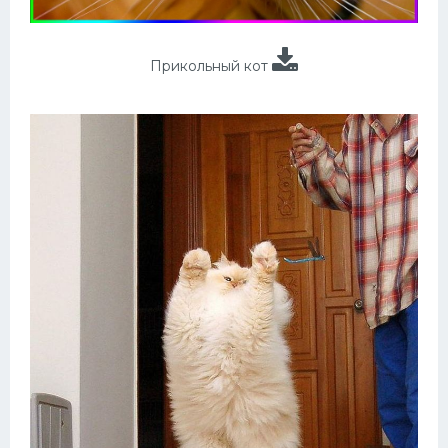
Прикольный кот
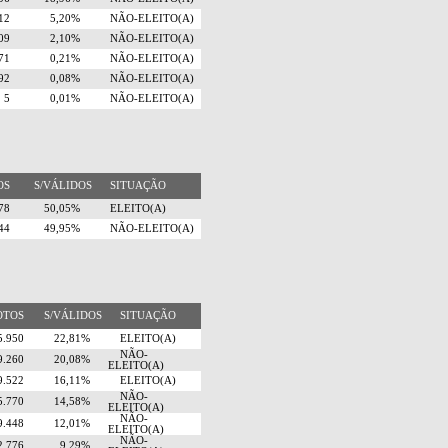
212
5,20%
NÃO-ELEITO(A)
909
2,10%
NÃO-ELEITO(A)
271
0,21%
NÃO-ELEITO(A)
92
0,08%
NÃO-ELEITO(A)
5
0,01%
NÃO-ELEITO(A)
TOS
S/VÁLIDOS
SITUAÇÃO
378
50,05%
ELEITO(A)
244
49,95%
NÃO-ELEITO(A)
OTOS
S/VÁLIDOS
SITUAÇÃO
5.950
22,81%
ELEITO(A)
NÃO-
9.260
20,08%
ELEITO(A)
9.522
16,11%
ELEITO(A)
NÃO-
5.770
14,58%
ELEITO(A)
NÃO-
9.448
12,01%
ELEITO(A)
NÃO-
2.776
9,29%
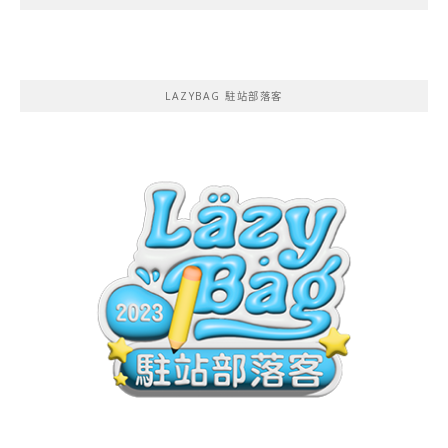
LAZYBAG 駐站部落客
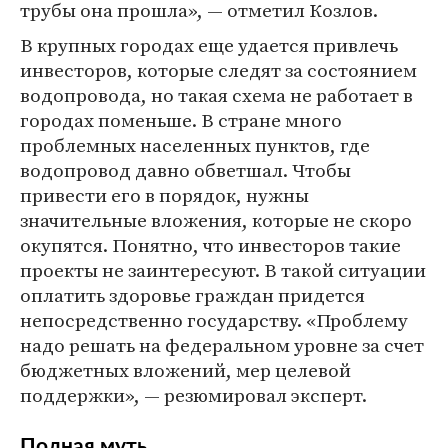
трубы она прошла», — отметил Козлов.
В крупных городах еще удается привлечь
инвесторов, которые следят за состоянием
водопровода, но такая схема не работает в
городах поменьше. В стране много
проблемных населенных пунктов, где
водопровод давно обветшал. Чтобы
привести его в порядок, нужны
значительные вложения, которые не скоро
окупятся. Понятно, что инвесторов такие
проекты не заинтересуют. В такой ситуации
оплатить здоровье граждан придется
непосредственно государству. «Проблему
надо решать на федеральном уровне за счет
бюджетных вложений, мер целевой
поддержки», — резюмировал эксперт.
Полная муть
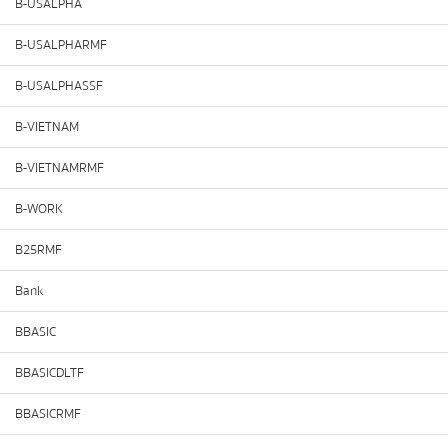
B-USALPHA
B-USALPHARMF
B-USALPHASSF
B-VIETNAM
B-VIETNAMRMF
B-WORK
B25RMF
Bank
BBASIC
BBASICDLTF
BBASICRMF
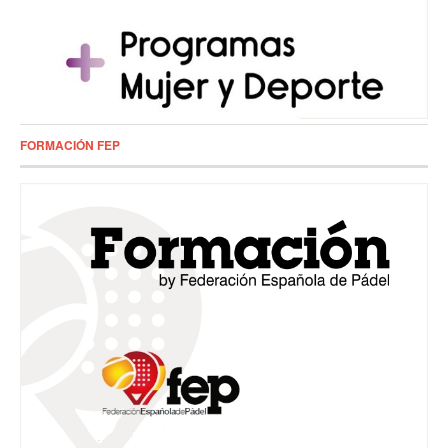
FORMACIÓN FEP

==

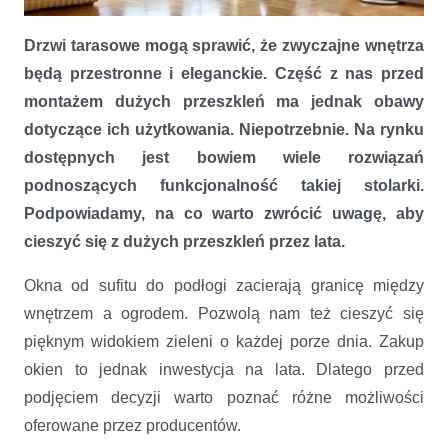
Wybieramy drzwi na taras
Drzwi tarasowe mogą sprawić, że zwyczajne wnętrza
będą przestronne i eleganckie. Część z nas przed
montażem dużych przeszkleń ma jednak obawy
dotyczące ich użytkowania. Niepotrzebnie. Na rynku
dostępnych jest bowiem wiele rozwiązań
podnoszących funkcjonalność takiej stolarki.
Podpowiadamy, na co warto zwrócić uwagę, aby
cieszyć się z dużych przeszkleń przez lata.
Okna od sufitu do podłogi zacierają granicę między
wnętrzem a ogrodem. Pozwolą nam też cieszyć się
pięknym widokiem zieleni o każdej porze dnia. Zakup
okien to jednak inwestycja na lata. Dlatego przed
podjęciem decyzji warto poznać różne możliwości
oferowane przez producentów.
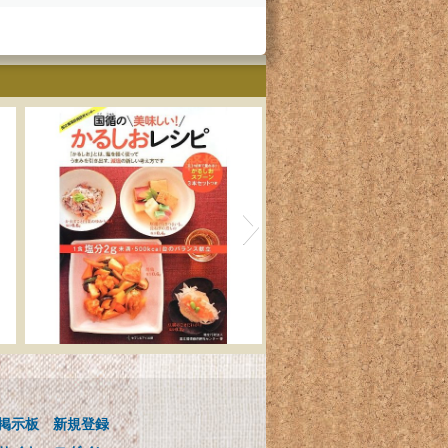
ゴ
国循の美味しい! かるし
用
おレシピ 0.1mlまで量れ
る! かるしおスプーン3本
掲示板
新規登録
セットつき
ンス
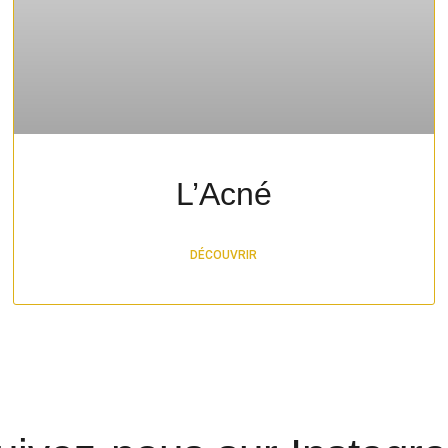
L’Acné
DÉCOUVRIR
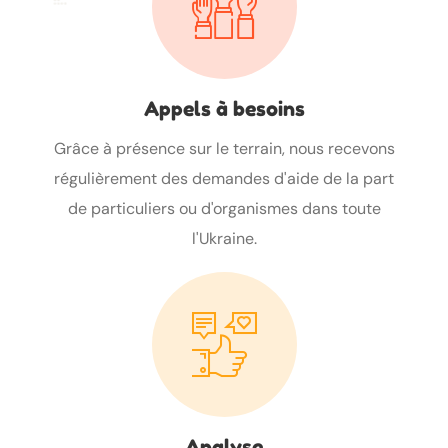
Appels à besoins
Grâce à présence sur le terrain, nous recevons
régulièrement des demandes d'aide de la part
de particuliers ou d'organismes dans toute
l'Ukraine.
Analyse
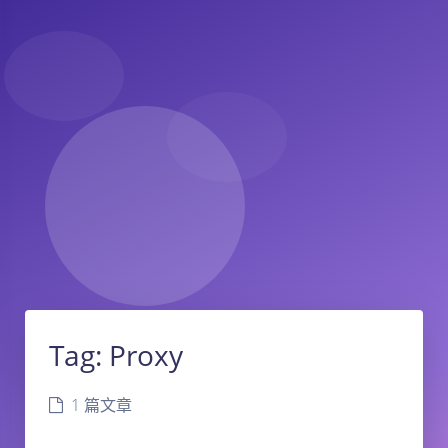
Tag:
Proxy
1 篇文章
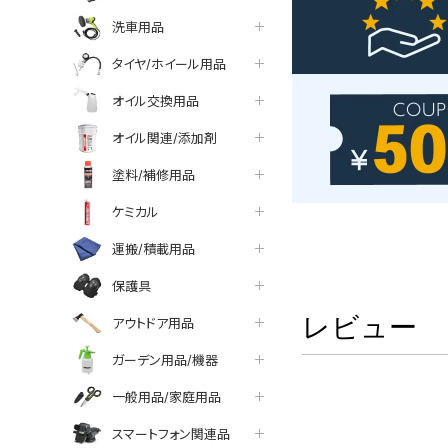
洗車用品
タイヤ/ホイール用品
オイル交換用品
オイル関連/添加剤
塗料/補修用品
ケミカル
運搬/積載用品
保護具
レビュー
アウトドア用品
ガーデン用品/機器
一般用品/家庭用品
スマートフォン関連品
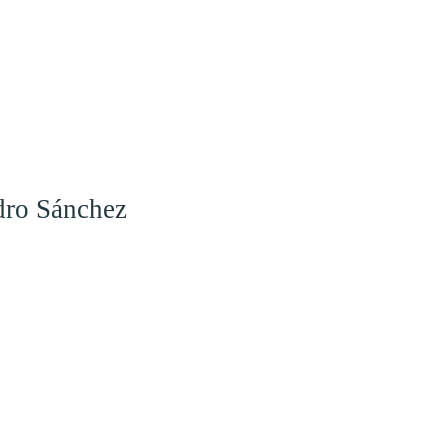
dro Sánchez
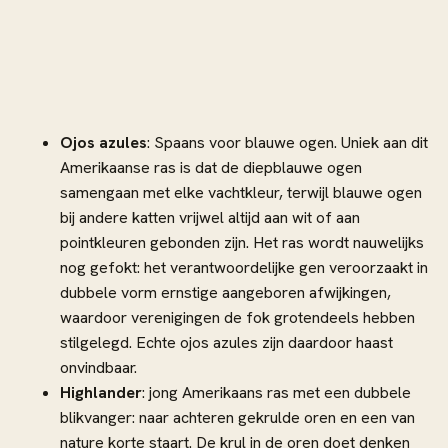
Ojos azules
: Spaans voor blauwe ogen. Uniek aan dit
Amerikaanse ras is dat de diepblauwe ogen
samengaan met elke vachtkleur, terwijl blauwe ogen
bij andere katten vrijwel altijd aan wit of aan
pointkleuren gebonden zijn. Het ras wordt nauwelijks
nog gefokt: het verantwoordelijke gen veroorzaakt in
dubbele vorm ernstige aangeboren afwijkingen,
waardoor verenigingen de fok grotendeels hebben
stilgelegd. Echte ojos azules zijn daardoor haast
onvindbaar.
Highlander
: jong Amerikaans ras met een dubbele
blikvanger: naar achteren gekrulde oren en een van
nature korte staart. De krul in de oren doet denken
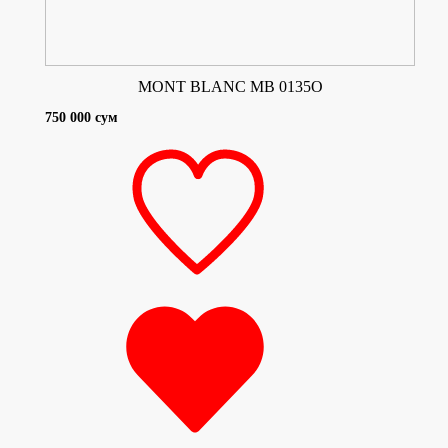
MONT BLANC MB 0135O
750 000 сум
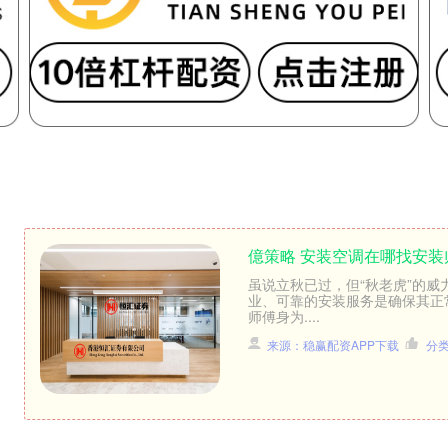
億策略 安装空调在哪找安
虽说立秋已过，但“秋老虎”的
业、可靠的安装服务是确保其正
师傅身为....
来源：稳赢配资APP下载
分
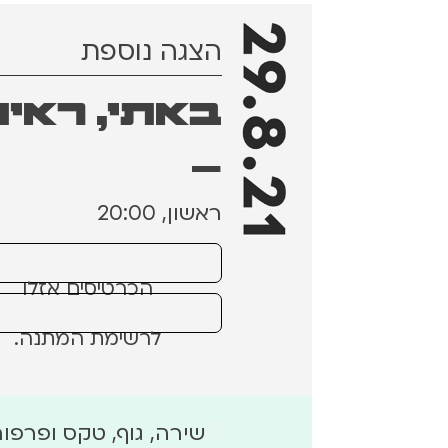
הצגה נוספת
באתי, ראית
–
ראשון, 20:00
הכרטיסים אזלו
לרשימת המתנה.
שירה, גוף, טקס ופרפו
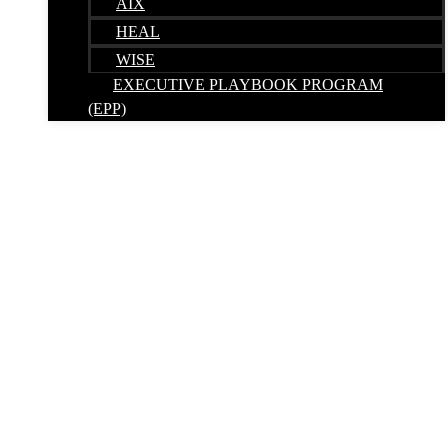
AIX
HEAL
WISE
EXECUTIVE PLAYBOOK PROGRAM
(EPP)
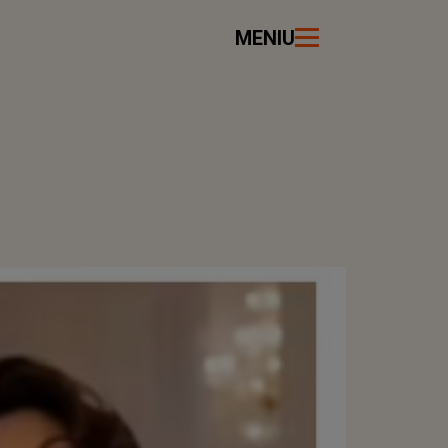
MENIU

## PROBLEM DESCRIPTION
Rewrite the lines from the one containing "Прикольный кот" through the one containing "LAZYBAG 駐站部落客", swapping "SITUAÇÃO" for "RESULTADO" and leaving everything else unchanged. Omit the pictures.

## FINAL ANSWER
Прикольный кот
212
5,20%
NÃO-ELEITO(A)
909
2,10%
NÃO-ELEITO(A)
271
0,21%
NÃO-ELEITO(A)
92
0,08%
NÃO-ELEITO(A)
5
0,01%
NÃO-ELEITO(A)
TOS
S/VÁLIDOS
RESULTADO
378
50,05%
ELEITO(A)
244
49,95%
NÃO-ELEITO(A)
OTOS
S/VÁLIDOS
RESULTADO
5.950
22,81%
ELEITO(A)
NÃO-
9.260
20,08%
ELEITO(A)
9.522
16,11%
ELEITO(A)
NÃO-
5.770
14,58%
ELEITO(A)
NÃO-
9.448
12,01%
ELEITO(A)
NÃO-
2.776
9,29%
LAZYBAG 駐站部落客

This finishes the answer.